— LISTED RECORDS —
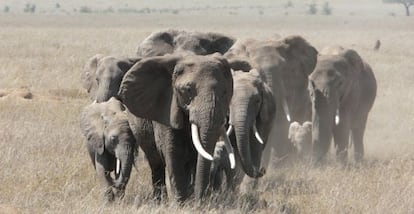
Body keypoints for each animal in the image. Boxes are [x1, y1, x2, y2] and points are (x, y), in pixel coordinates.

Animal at [119, 53, 236, 201]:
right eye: (188, 90)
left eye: (225, 92)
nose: (200, 200)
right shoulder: (167, 109)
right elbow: (174, 152)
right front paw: (181, 202)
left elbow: (196, 155)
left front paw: (192, 200)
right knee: (156, 163)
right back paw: (160, 201)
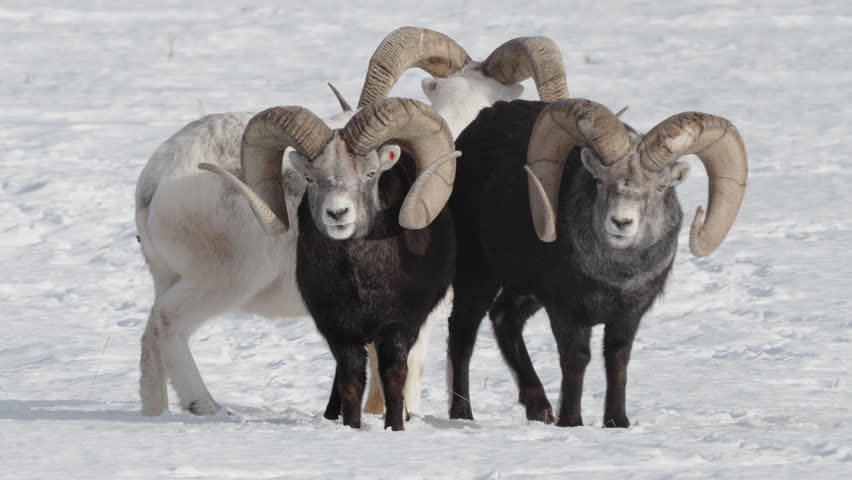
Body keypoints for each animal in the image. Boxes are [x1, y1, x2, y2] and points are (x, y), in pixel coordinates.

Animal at [204, 97, 461, 430]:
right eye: (311, 178)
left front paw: (395, 427)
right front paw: (351, 427)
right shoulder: (339, 331)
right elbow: (350, 383)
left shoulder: (399, 328)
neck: (361, 286)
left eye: (371, 174)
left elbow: (394, 380)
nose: (337, 213)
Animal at [446, 98, 748, 427]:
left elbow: (617, 362)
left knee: (504, 319)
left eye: (660, 188)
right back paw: (463, 414)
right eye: (600, 181)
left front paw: (617, 422)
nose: (621, 222)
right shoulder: (567, 313)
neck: (615, 278)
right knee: (464, 331)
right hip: (477, 273)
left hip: (524, 291)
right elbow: (576, 361)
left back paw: (540, 409)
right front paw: (571, 422)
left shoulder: (627, 318)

— WORK INSTRUCTIONS —
Determine how many lines of this listing contain "shoulder", and give only the number.

— ANSWER TO THIS PROBLEM —
5